Articles | Volume 8, issue 5
04 May 2011
 | 04 May 2011

Water masses as a unifying framework for understanding the Southern Ocean Carbon Cycle

D. Iudicone, K. B. Rodgers, I. Stendardo, O. Aumont, G. Madec, L. Bopp, O. Mangoni, and M. Ribera d'Alcala'

Abstract. The scientific motivation for this study is to understand the processes in the ocean interior controlling carbon transfer across 30° S. To address this, we have developed a unified framework for understanding the interplay between physical drivers such as buoyancy fluxes and ocean mixing, and carbon-specific processes such as biology, gas exchange and carbon mixing. Given the importance of density in determining the ocean interior structure and circulation, the framework is one that is organized by density and water masses, and it makes combined use of Eulerian and Lagrangian diagnostics. This is achieved through application to a global ice-ocean circulation model and an ocean biogeochemistry model, with both components being part of the widely-used IPSL coupled ocean/atmosphere/carbon cycle model.

Our main new result is the dominance of the overturning circulation (identified by water masses) in setting the vertical distribution of carbon transport from the Southern Ocean towards the global ocean. A net contrast emerges between the role of Subantarctic Mode Water (SAMW), associated with large northward transport and ingassing, and Antarctic Intermediate Water (AAIW), associated with a much smaller export and outgassing. The differences in their export rate reflects differences in their water mass formation processes. For SAMW, two-thirds of the surface waters are provided as a result of the densification of thermocline water (TW), and upon densification this water carries with it a substantial diapycnal flux of dissolved inorganic carbon (DIC).

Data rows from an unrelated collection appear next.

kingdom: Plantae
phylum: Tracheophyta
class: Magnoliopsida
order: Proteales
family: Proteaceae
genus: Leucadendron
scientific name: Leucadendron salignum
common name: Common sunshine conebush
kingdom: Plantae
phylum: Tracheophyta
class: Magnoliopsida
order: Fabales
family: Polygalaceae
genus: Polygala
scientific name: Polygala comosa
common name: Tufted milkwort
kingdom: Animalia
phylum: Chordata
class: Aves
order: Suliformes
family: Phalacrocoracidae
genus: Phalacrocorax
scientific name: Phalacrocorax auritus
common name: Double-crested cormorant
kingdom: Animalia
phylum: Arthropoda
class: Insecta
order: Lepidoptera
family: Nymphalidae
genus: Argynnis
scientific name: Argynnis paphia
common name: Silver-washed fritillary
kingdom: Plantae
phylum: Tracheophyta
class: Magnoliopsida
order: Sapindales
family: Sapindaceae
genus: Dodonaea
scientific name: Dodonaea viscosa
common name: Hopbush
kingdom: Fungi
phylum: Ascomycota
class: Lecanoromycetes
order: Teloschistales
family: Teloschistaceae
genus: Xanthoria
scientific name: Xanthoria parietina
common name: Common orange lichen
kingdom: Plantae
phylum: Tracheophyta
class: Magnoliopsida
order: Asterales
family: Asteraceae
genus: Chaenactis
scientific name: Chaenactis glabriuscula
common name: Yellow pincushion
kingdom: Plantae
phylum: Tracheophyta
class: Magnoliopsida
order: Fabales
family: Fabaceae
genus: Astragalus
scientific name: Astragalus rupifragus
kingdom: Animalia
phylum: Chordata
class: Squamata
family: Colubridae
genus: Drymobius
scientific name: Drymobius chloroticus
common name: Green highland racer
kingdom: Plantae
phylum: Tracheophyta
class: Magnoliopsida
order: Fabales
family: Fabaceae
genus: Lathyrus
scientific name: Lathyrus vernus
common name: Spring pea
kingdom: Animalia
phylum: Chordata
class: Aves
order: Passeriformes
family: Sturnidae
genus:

For AAIW, principal formatin processes include buoyancy forcing and mixing, with these serving to lighten CDW. An additional important formation pathway of AAIW is through the effect of interior processing (mixing, including cabelling) that serve to densify SAMW.

A quantitative evaluation of the contribution of mixing, biology and gas exchange to the DIC evolution per water mass reveals that mixing and, secondarily, gas exchange, effectively nearly balance biology on annual scales (while the latter process can be dominant at seasonal scale). The distribution of DIC in the northward flowing water at 30° S is thus primarily set by the DIC values of the water masses that are involved in the formation processes.